▸ **Prompt 1**:
In the excerpt on Israeli–Turkish relations, which Turkish demand did Barak not refer to?
▸ **Prompt 2**:
Please sum up the excerpt on Israeli–Turkish relations in two sentences.

▸ **Excerpt provided**:
>>>

Barak did not refer to the third Turkish demand, namely lifting the blockade on Gaza, and the assumption is that Israel views this as either a marginal issue or a condition that was already met when Israel and Egypt relaxed their policies on importations into Gaza. If the Turkish demand refers to the naval blockade, it would be difficult to square it with the Palmer Report’s reference to the legality of the blockade.


At this stage, the Israeli government may opt for a policy of “wait and see” in the assumption that sooner or later Turkey will incur political and economic difficulties, which may make the Turkish government more amenable to compromises


For a while the Mavi Marmara affair had shifted the debate in Israel on Turkey to the question of an apology – but only for a while. Questions on Turkey’s orientation began to appear on the Israeli political screen ever since the AKP’s rise to power, but obviously they were not sufficient to deter, for example, Israel’s aerospace industries from significant deals in Turkey or Prime Minister Olmert from entrusting the negotiations with Syria in Turkish hands. Turkey’s reaction to the Gaza operation and Erdoğan’s storming out from the debate in Davos rang the alarm bells.

The question that is therefore asked in Israel is not whether to apologize but whether meeting Turkish demands would dramatically change the bilateral relations. While it is acknowledged that Turkey is a regional power and that it is in Israel’s interest to maintain positive relations, it is not clear whether past relations could be even partially restored.

Defense Minister Barak seems to believe it is possible. “They initiated the friction with us but I still maintain that we do not have an interest in becoming entangled with Turkey. It is not written in stone that we need to be enemies. We do not need to join in an adversarial relationship. Turkey is one of the four most important states in the Middle East.”7 But Barak himself put the finger on some of the issues that arouse deep concern among those in Israel that claim that meeting the Turkish demands would not restore and heal relations.

<<<

▸ **Source information**:
>>>

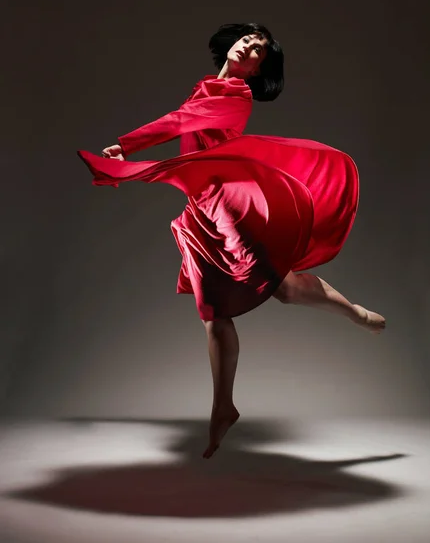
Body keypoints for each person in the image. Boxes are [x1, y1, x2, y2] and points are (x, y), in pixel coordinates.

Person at [78, 23, 385, 459]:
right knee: (216, 310)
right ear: (233, 44)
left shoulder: (235, 96)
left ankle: (352, 313)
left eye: (259, 48)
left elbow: (181, 122)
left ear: (259, 69)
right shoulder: (207, 85)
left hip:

<<<

▸ **Answer section 1**:
Lifting the blockade on Gaza.

▸ **Answer section 2**:
In Israel, the debate on Turkey has moved past the question of an apology for the Mavi Marmara affair to whether meeting Turkish demands would dramatically change bilateral relations, and it is not clear whether past relations could be even partially restored. Defense Minister Barak seems to believe they can, calling Turkey one of the four most important states in the Middle East, though he himself pointed to issues that deeply concern those who think meeting the demands would not heal relations.